Strutting shopper

3 UX strategies to help ecommerce users save money: reveal the total cost of ownership

By Jeff McNeil December 12, 2011

For big-ticket purchases like buying health insurance, the sticker price (monthly premium) is just the beginning. Via the interface, UX designers can and should encourage users to think beyond sticker price and discover the total cost of ownership of their healthcare usage. Armed with this knowledge, users can make apples-to-apples comparisons, find savings, and confidently click the Buy button.

Determining the total cost of ownership is not always easy, and multi-dimensional products like health insurance make it even harder.

Without considering these other costs, consumers tend to shop according to the lowest premium available—even if it results in a higher annual cost. Which is why many consumers hate buying insurance: they suspect they're getting the wrong policy for their situation—and paying too much as a result. So how can UX designers fix this information gap and stack the deck in favor of the consumer?

Plan A: Crunch the numbers for your users

In Lesson #5 of my last article, 5 Lessons Learned in Redesigning America's First Health Insurance Exchange, I proposed a decision tool as one strategy to encourage users to think about total cost of ownership (TCO): a wizard would ask the consumer questions about their past health service usage, comfort with risk, etc., and would respond with a list of plans for the consumer to consider.

Unfortunately, this is a large technical undertaking, requiring a lot of data crunching, extensive user testing, and time.

Considering the already huge task load for each U.S. state to launch a healthcare exchange, are there any interface-centric ways to encourage TCO thinking? Let's start by taking a look at the TCO comparisons consumers are already comfortable performing.

Plan B: Leverage how consumers already shop

Applying TCO thinking to health insurance

  1. Encourage consumers to review past usage history

    Just as in purchasing insurance, a consumer purchasing a cell phone plan 'backs into' a plan, e.g. picks the plan that is the least undesireable. The cell phone consumer, though, has the advantage of seeing past usage history very easily since every wireless carrier provides a monthly usage summary in their bill that includes minutes, text and data (if applicable).

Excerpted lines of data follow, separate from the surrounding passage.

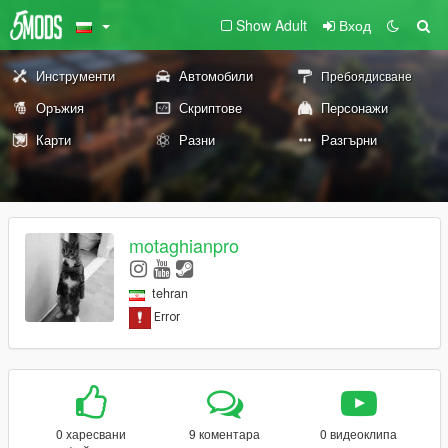
Show Adult
Вход
Инструменти
Автомобили
Пребоядисване
Оръжия
Скриптове
Персонажи
Карти
Разни
Разгърни
motaghianpro
tehran
0 харесвани
9 коментара
0 видеоклипа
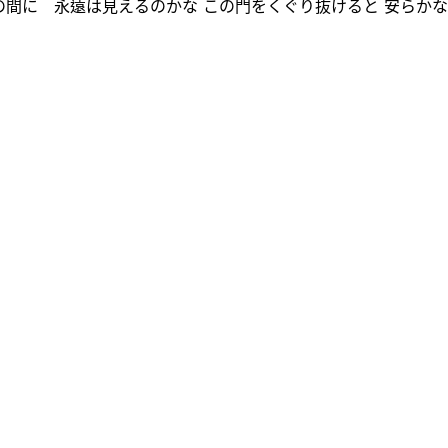
Rain 君と僕との間に 永遠は見えるのかな この門をくぐり抜けると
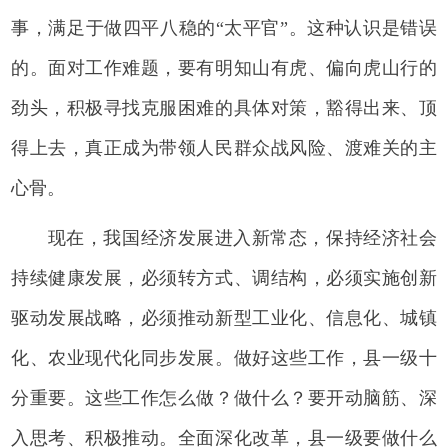
事，满足于做四平八稳的“太平官”。这种认识是错误
的。面对工作难题，要有明知山有虎、偏向虎山行的
劲头，积极寻找克服困难的具体对策，豁得出来、顶
得上去，真正成为带领人民群众战风险、渡难关的主
心骨。
现在，我国经济发展进入新常态，保持经济社会
持续健康发展，必须转方式、调结构，必须实施创新
驱动发展战略，必须推动新型工业化、信息化、城镇
化、农业现代化同步发展。做好这些工作，县一级十
分重要。这些工作怎么做？做什么？要开动脑筋、深
入思考、积极推动。全面深化改革，县一级要做什么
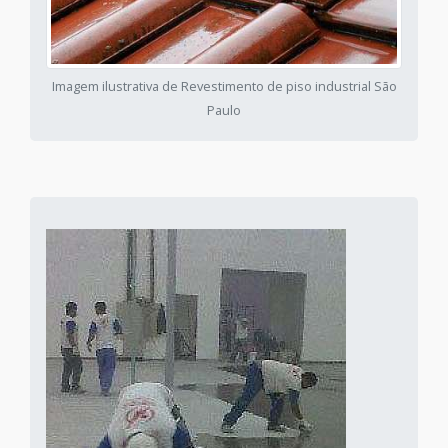
Imagem ilustrativa de Revestimento de piso industrial São
Paulo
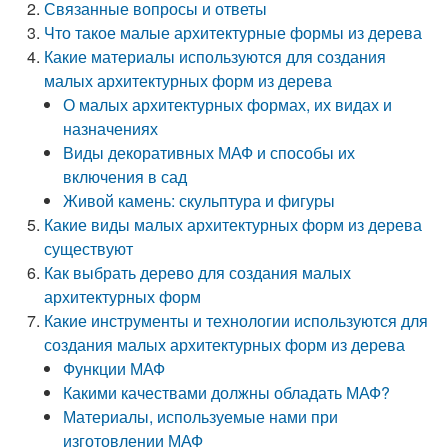
Связанные вопросы и ответы
Что такое малые архитектурные формы из дерева
Какие материалы используются для создания
малых архитектурных форм из дерева
О малых архитектурных формах, их видах и
назначениях
Виды декоративных МАФ и способы их
включения в сад
Живой камень: скульптура и фигуры
Какие виды малых архитектурных форм из дерева
существуют
Как выбрать дерево для создания малых
архитектурных форм
Какие инструменты и технологии используются для
создания малых архитектурных форм из дерева
Функции МАФ
Какими качествами должны обладать МАФ?
Материалы, используемые нами при
изготовлении МАФ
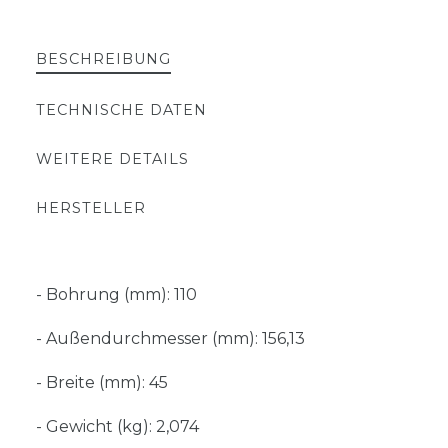
BESCHREIBUNG
TECHNISCHE DATEN
WEITERE DETAILS
HERSTELLER
- Bohrung (mm): 110
- Außendurchmesser (mm): 156,13
- Breite (mm): 45
- Gewicht (kg): 2,074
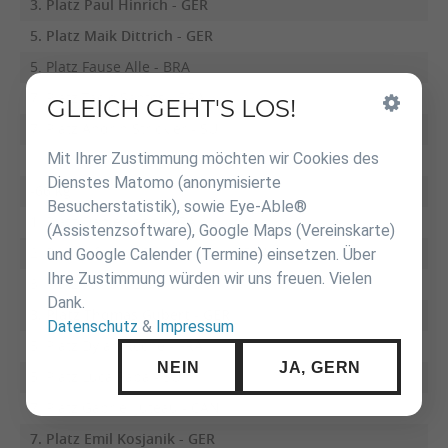
3. Platz Paul Hinrich - GER
5. Platz Maik Dittrich - GER
5. Platz Fause Alle - BRA
7. Platz Tacio Santos - BRA
GLEICH GEHT'S LOS!
Inhalt
überspringen
7. Platz Andrin Strickler - SUI
Mit Ihrer Zustimmung möchten wir Cookies des
Dienstes Matomo (anonymisierte
-66 kg
Besucherstatistik), sowie Eye-Able®
1. Platz Daniel Jean - FRA
(Assistenzsoftware), Google Maps (Vereinskarte)
2. Platz Jeferson Santos Junior - BRA
und Google Calender (Termine) einsetzen. Über
Ihre Zustimmung würden wir uns freuen. Vielen
3. Platz Adrian Gandia PUR
Dank.
3. Platz Thomas Gubert - GER
Datenschutz
&
Impressum
5. Platz Dylan Roche - FRA
NEIN
JA, GERN
5. Platz Luca Papa - SUI
7. Platz Gabriel Juteau - CAN
7. Platz Emil Kosjanik - GER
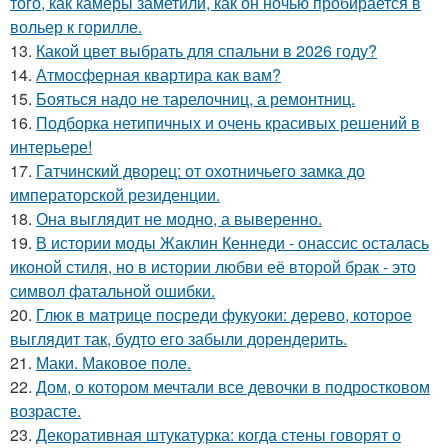
того, как камеры заметили, как он ночью пробирается в
вольер к горилле.
13.
Какой цвет выбрать для спальни в 2026 году?
14.
Атмосферная квартира как вам?
15.
Бояться надо не тарелочниц, а ремонтниц.
16.
Подборка нетипичных и очень красивых решений в
интерьере!
17.
Гатчинский дворец: от охотничьего замка до
императорской резиденции.
18.
Она выглядит не модно, а выверенно.
19.
В истории моды Жаклин Кеннеди - онассис осталась
иконой стиля, но в истории любви её второй брак - это
символ фатальной ошибки.
20.
Глюк в матрице посреди фукуоки: дерево, которое
выглядит так, будто его забыли дорендерить.
21.
Маки. Маковое поле.
22.
Дом, о котором мечтали все девочки в подростковом
возрасте.
23.
Декоративная штукатурка: когда стены говорят о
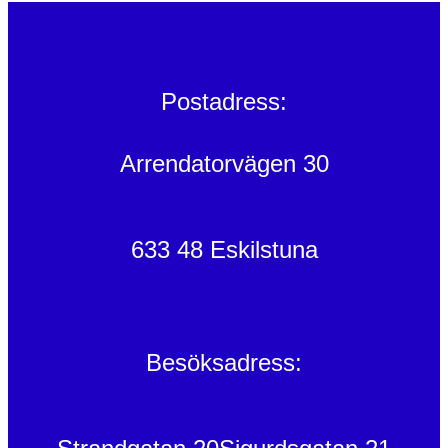
Postadress:
Arrendatorvägen 30
633 48 Eskilstuna
Besöksadress:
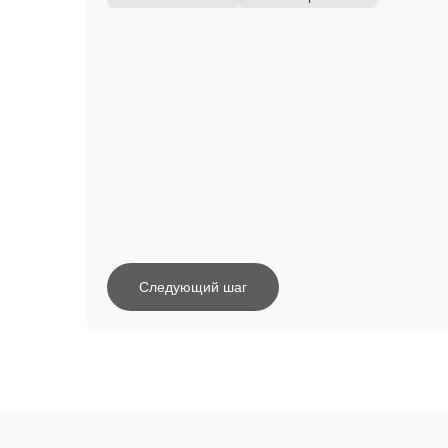
Следующий шаг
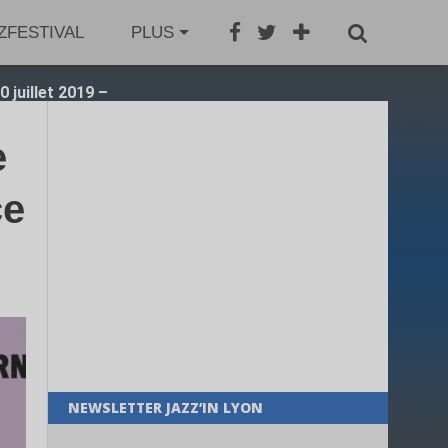
ZFESTIVAL
JAZZAGENDA
PLUS
JAZZBOOK
GRO
0 juillet 2019 –
e
ce
NEWSLETTER JAZZ’IN LYON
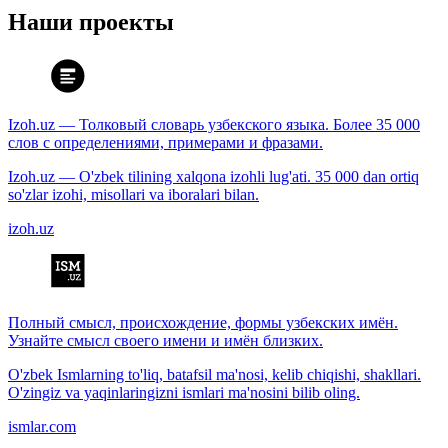
Наши проекты
Izoh.uz — Толковый словарь узбекского языка. Более 35 000
слов с определениями, примерами и фразами.
Izoh.uz — O'zbek tilining xalqona izohli lug'ati. 35 000 dan ortiq
so'zlar izohi, misollari va iboralari bilan.
izoh.uz
Полный смысл, происхождение, формы узбекских имён.
Узнайте смысл своего имени и имён близких.
O'zbek Ismlarning to'liq, batafsil ma'nosi, kelib chiqishi, shakllari.
O'zingiz va yaqinlaringizni ismlari ma'nosini bilib oling.
ismlar.com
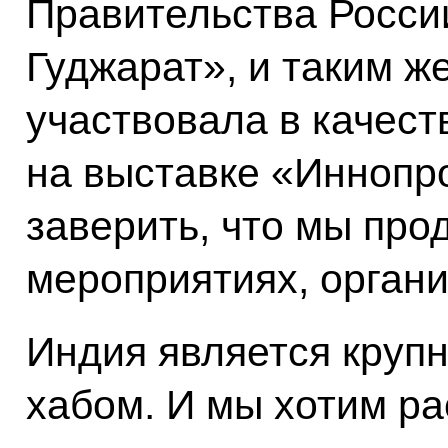
Правительства Росси
Гуджарат», и таким ж
участвовала в качест
на выставке «Иннопро
заверить, что мы про
мероприятиях, органи
Индия является круп
хабом. И мы хотим р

    Some, but not all, health insurance carriers offer online services that let you see usage history. Encouraging consumers to get hold of past usage information could be done on an introduction screen to Bronze, Silver, Gold plans or an info page about annual deductibles.

  2. Normalize annual & monthly

    "Quick! What's $2,000 divided by 12?"
    "I don't know. Give me a calculator."

    Grocery stores show unit pricing to consumers to let them compare cost of products of different quantities. In health insurance, there is an incongruity between monthly premium and annual deductible that discourages such comparisons.

    A savvy consumer will divide a plan's annual deductible by 12, add it to the monthly premium, showing a worst-case scenario where the consumer pays the full deductible. The consumer can then easily compare that against a plan with no annual deductible. But that's a lot of leg work for such an expensive product, wouldn't you say?

    A simple way of encouraging this type of value comparison is to let the consumer see premiums—on either a monthly or annual basis—with a toggle.


    Monthly vs Annual premium
  3. Use real world numbers

    Toggled to the Annual Premium view, the cost number is becoming more easily comparable (in combination with the annual deductible).

    Taking a page from the EPA playbook, what if we took those numbers a step further and introduced a 'worst-case scenario' cost figure for the consumer? Let's show them what they would have to pay if they maxed-out the annual deductible and had $200 worth of co-pays that year.


    Worse-Case Scenario Cost

    There could (and should) be other consumer costs that figure into a "worst-case scenario" such as prescription drugs, hospital stays, etc.


    Merely showing a monthly (or annual) premium on its own does not accurately reflect what most consumers are really going to pay for their health insurance's total cost of ownership.